The record evidences that the Complainant emailed a cease and desist letter to the Respondent on March 12, 2020, advising the Respondent of his unauthorized use of the Complainant’s trademark and requesting that the disputed domain name be transferred to the Complainant. The Respondent responded that its website, “has nothing to do with a name called pet plan” and proposed instead that the Respondent and the Complainant work together on a pet insurance referral mechanism. However, in a further exchange, the Respondent wrote to the Complainant stating: “you do not own the trademark...affordable pet plans”. The Respondent failed to respond to further email from the Complainant. The Complainant then filed the complaint in accordance with the Rules. The Respondent’s failure to respond to the Complainant leaves the Complainant’s case unrebutted, see Mistral International BV v. Domains by Proxy, LLC / John Dickson, Windsurfing Toronto, WIPO Case No.D2019-1400.
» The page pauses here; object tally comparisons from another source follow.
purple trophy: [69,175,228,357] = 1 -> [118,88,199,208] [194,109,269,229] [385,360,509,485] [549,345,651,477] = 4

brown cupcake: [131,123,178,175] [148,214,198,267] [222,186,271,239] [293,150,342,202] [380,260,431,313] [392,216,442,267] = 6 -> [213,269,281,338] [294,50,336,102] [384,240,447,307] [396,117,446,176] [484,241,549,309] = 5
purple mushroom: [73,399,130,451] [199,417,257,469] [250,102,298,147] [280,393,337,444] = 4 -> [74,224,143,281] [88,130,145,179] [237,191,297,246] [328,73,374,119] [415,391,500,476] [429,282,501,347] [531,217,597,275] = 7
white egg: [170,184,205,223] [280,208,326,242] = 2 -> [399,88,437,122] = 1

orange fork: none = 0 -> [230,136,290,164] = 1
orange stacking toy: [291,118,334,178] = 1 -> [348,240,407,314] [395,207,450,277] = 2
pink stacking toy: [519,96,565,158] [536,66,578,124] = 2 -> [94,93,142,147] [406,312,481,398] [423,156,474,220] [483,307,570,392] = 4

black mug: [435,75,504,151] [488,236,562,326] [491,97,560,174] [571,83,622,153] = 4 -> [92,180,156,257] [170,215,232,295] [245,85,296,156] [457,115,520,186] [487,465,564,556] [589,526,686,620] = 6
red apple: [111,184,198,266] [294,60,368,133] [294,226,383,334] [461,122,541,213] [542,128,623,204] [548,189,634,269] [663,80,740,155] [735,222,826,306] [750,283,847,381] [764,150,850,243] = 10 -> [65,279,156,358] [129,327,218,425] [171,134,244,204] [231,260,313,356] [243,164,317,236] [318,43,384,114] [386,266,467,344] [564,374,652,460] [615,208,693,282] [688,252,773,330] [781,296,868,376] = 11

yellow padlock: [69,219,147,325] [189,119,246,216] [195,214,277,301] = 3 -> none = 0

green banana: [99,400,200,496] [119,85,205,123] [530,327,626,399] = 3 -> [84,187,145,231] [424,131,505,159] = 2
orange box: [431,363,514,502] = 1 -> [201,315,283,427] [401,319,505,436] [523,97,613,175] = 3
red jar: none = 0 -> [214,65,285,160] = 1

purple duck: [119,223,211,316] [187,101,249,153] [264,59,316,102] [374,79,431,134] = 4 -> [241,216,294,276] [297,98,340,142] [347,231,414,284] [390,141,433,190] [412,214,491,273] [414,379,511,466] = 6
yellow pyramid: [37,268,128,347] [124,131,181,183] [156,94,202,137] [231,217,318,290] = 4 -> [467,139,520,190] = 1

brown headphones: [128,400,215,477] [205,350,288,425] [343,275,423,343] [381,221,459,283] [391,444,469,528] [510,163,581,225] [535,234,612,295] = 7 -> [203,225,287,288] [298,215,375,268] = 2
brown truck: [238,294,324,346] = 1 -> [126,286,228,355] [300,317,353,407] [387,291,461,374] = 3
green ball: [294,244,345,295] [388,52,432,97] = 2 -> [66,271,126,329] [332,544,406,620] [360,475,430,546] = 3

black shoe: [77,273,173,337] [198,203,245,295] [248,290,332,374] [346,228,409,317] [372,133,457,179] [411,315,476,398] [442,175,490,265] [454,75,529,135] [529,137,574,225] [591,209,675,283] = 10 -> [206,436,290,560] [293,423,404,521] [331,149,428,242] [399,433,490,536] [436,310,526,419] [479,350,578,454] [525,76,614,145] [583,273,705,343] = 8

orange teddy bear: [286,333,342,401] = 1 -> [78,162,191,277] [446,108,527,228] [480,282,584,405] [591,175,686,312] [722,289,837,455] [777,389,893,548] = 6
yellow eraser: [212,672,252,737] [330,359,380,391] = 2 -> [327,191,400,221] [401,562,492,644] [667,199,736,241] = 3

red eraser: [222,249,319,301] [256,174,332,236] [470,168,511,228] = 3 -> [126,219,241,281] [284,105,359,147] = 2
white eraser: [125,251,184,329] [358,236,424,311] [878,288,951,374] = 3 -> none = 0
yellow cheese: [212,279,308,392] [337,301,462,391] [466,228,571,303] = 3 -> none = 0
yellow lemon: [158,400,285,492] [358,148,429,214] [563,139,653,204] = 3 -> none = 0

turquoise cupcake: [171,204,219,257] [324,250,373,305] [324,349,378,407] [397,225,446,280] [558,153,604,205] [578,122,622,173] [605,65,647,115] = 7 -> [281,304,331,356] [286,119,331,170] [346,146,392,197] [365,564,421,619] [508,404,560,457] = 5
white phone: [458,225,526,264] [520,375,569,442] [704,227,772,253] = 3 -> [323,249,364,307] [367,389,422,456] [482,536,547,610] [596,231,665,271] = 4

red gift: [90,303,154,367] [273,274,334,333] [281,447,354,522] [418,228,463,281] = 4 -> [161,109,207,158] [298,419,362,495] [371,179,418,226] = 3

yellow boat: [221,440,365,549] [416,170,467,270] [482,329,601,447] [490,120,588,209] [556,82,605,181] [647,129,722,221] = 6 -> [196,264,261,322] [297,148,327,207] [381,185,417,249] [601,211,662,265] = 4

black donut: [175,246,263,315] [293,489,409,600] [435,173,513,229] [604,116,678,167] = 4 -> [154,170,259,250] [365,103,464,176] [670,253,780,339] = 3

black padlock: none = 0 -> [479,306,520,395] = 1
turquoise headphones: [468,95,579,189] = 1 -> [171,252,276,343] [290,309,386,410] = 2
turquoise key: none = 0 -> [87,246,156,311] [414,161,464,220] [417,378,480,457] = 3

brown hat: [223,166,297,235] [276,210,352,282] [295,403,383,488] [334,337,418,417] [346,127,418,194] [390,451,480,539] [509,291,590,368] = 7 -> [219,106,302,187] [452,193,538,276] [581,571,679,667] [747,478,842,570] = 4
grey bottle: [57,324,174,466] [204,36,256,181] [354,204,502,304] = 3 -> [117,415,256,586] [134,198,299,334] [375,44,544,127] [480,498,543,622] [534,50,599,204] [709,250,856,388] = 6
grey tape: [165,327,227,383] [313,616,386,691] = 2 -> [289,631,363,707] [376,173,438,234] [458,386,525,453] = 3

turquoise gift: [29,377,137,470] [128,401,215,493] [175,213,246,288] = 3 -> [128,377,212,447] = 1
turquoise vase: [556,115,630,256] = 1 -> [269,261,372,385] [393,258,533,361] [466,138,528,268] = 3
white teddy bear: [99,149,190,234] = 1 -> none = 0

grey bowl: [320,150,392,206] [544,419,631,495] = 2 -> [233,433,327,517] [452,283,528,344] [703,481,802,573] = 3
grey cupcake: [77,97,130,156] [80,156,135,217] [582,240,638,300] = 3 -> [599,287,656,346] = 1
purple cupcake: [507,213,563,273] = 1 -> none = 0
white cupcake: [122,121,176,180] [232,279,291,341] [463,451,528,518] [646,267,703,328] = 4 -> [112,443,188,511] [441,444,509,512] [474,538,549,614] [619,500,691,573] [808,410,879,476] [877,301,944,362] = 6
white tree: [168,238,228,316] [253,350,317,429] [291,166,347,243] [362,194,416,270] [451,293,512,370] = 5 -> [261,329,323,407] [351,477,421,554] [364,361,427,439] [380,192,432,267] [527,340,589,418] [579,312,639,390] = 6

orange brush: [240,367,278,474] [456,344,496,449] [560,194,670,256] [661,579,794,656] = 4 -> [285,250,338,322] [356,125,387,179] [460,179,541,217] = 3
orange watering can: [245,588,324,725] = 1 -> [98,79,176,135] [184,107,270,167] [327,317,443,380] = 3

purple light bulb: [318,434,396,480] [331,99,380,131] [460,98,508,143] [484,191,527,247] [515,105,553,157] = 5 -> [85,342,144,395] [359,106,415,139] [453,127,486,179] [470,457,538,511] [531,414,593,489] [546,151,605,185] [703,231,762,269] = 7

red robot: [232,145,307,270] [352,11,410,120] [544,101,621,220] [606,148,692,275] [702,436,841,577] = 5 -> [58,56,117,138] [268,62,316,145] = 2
The Panel does not infer that the Respondent was required to transfer the disputed domain name to the Complainant, compliantly, according to the Complainant’s demand. Nor was the Respondent required to desist from responding to the Complainant’s demand. What the Panel does conclude is that, in light of the circumstances identified above, a finding of bad faith registration and use of the disputed domain name is reasonably inferred.

7. Decision

For the foregoing reasons, in accordance with paragraphs 4(i) of the Policy and 15 of the Rules, the Panel orders that the disputed domain name <affordablepetplans.com> be transferred to the Complainant.